Link to Paper - arXiv
To clone the repo on your machine run -
git clone https://github.com/Ishan-Kumar2/Molecular_VAE_Pytorch.git
The Structure of the Repo is as follows -
data_prep.py- For Getting the Data in CSV format and splitting into specifed sized Train and Val
main.py - Running the model
model.py - Defines the Architecture of the Model
utils.py - Various useful functions for encoding and decoding the data
For this work I have used the ChEMBL Dataset which can be found here
Since the whole dataset has over 16M datapoints, I have decided to use a subset of that data.
To get the subset you can either use the train, val data present in /data
or run the data_prep.py file as -
python data_prep.py /path/to/downloaded_data col_name_smiles /save/path 50000
This will prepare 2 CSV files /save/path_train.csv and /save/path_val.csv both of length 50k and having randomly shuffled datapoints.

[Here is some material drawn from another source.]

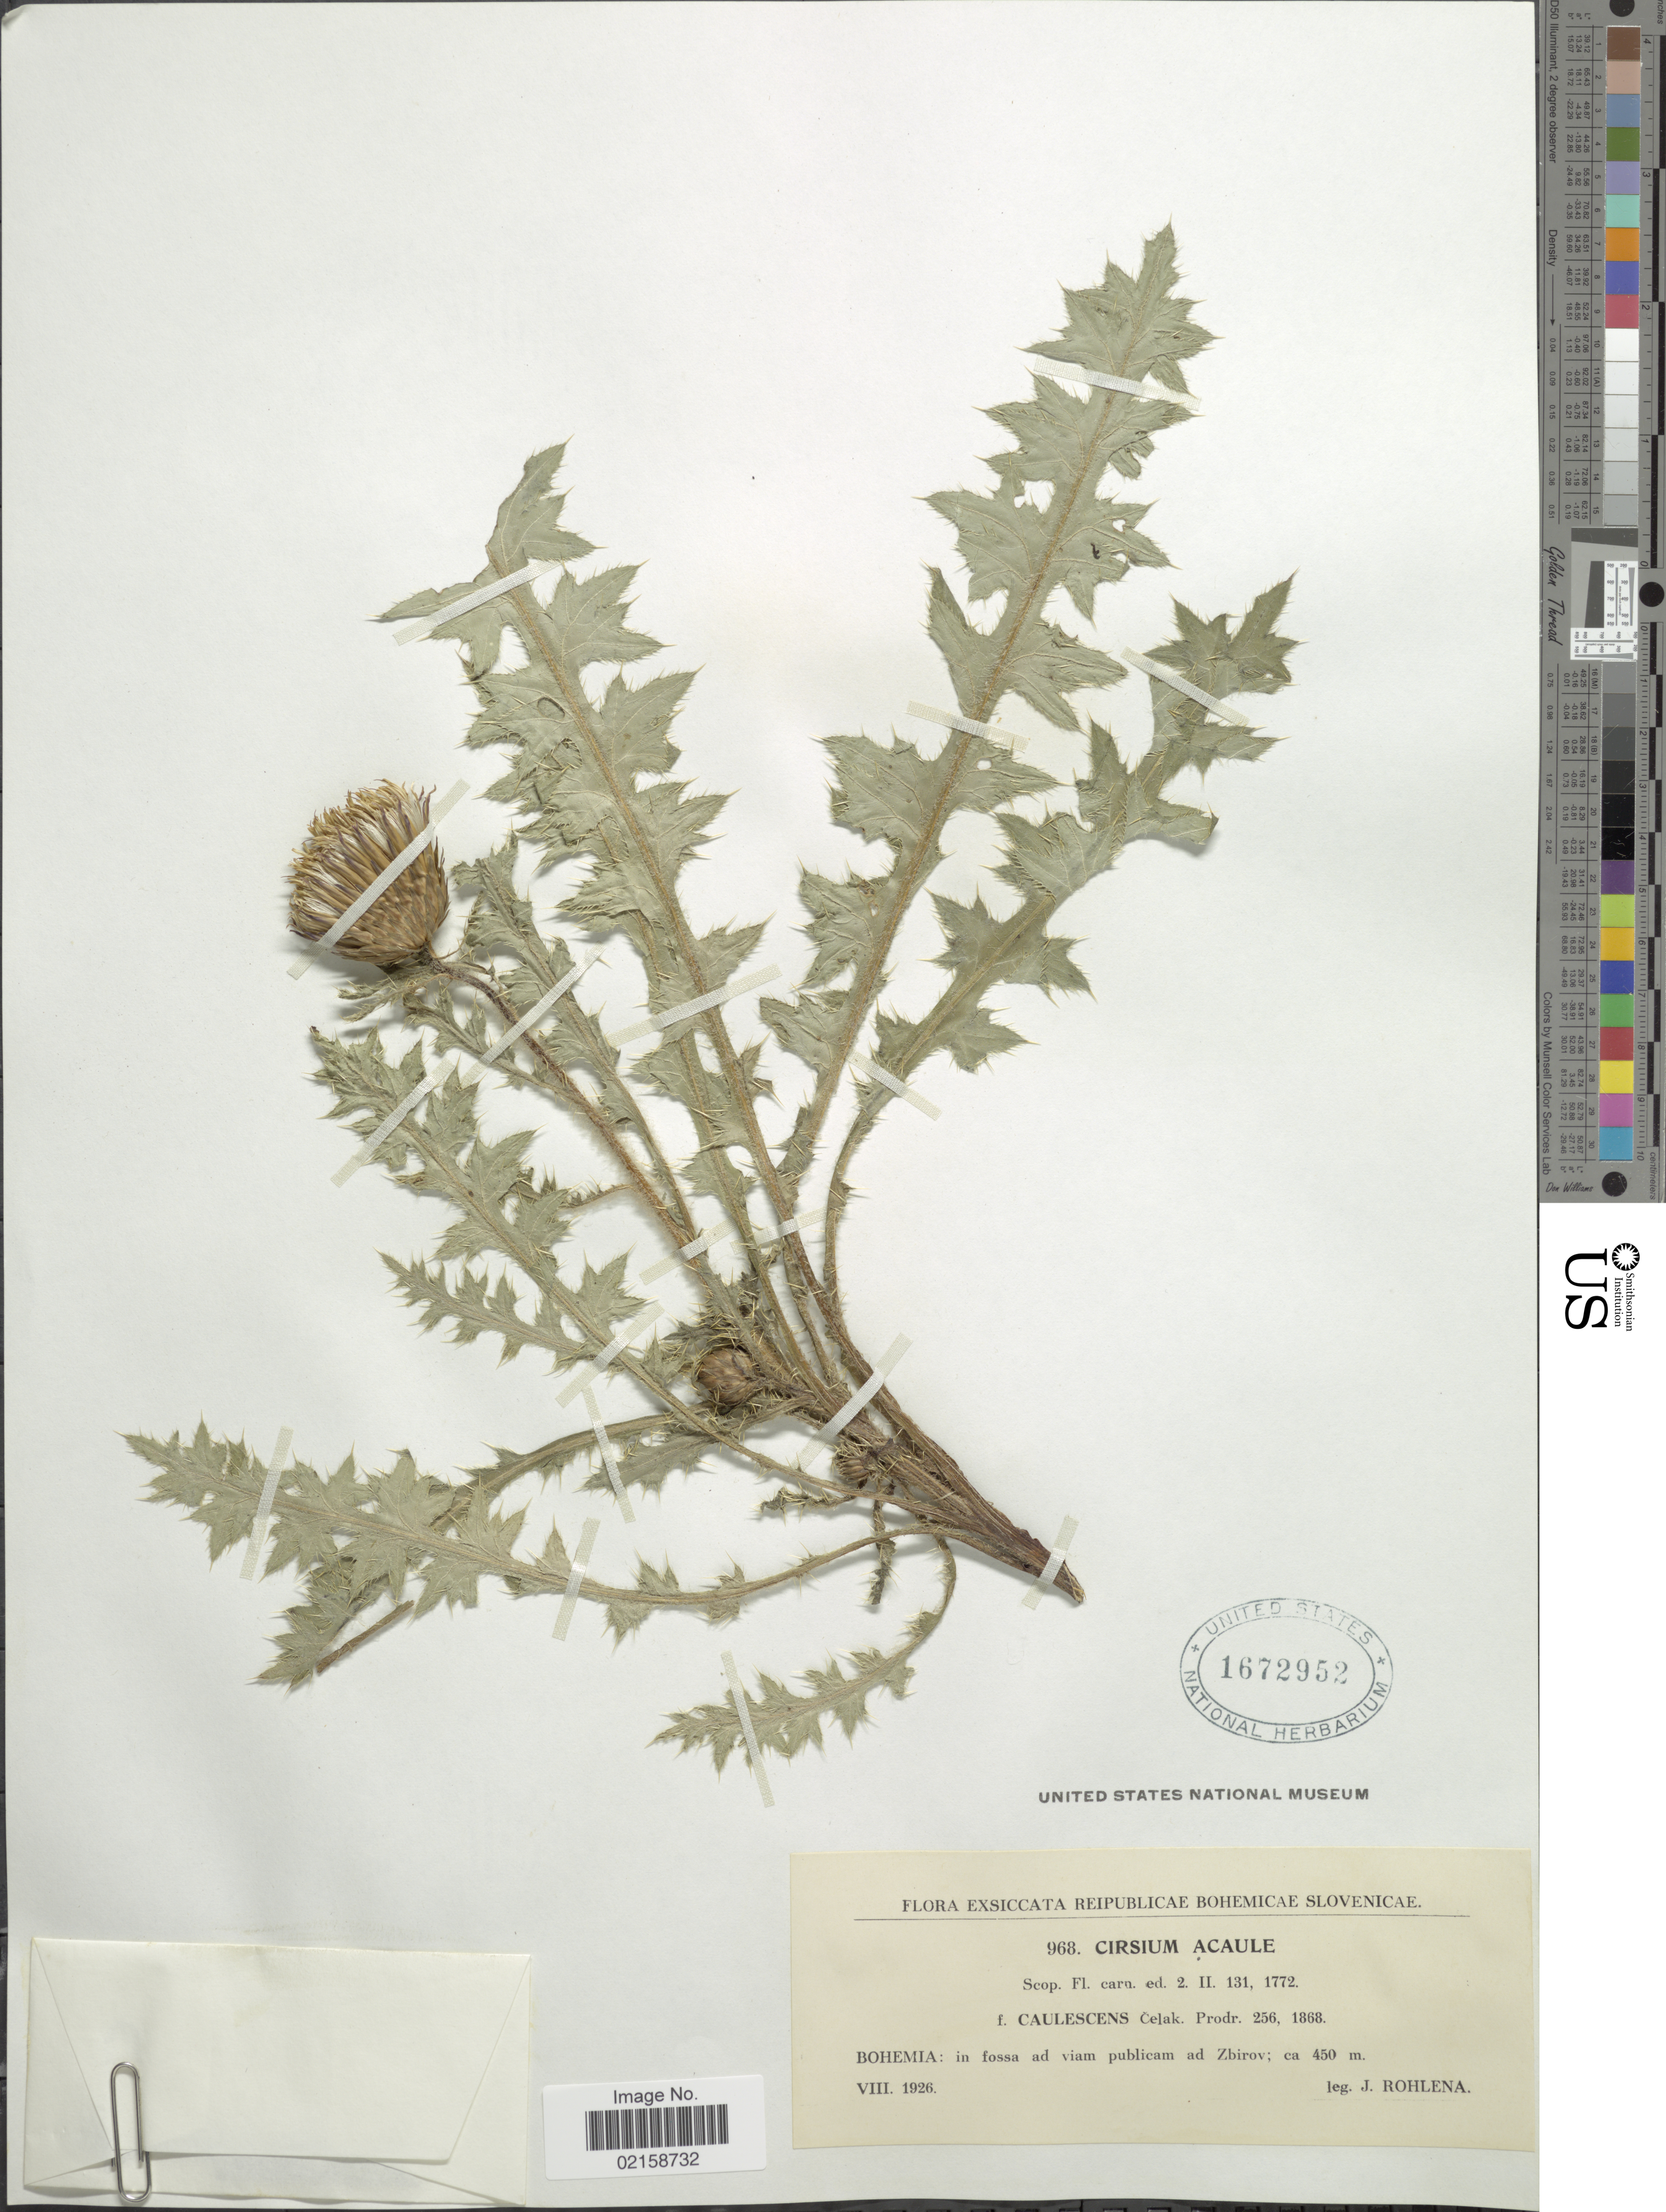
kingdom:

Example of a Smiles string and corresponding Molecule
To train the network use the main.py file
To Run the Papers Model (Conv Encoder and GRU Decoder)
python main.py ./data/chembl_500k_train ./data/chembl_500k_val ./Save_Models/ --epochs 100 --model_type mol_vae --latent_dim 290 --batch_size 512 --lr 0.0001
Latent Dim has default value 292 which is the value used in the original Paper
To Run a VAE with Fully Connected layers in both Encoder Decoder
python main.py ./data/bbbp.csv ./Save_Models/ --epochs 1 --model_type fc --latent_dim 100 --batch_size 20 --lr 0.0001
The Train and Validation Losses where tracked for Training and Validation epochs
Using Latent Dim = 292 (As in the Paper)
It starts to overfit the train set after 20 Epochs, so the saved weights at 20 should be used for best results
Although the Training Loss Reduces more in the 392 Case the Validation Loss remains almost equal which means it starts to overfit after 292.
Input - \CC(C)(C)C(=O)OCN1OC(=O)c2ccccc12
Output - \CC(C)CC)C(=O)OC11CC(=O)C2ccccc12
Input - \CN\C(=N\S(=O)(=O)c1cc(CCNC(=O)c2cc(Cl)ccc2OC)ccc1OCCOC)\S
Output - \CN\C(=N/S)=O)(=O)c1ccccCNC(=O)c2cc(Cl)ccc2OC)ccc1OCC(C(\C
Input - \O[C@@H]1C@@HC@@HN(CCCCCNC(=O)c3ccccc3)C(=O)N(CCCCCNC(=O)c4ccccc4)[C@@H]1Cc5ccccc5
Output - \O[C@@H]1C@@HC@@HN(CcCCCN3(=O)c3ccccc3)C(=O)N4Cc44NC4C=O)c4cccc54)c1Cc5ccccc5
Input - \C\C(=N/OC(c1ccccc1)c2ccccc2)\C[C@H]3CCc4c(C3)cccc4OCC(=O)O
Output - \C\C(=N/OC(c1ccccc1)\2ccccc2)\C33CNC4ccc))ccc44OCC=O)O
Input - \OC@@Hc5cccnc5
Output- \OC@@Hcc1)c5cccnc5
Input- \CCCCCCCCCCc1cccc(O)c1C(=O)O
Output- \CCCCCCCCCCc1ccccccc)CC(O))O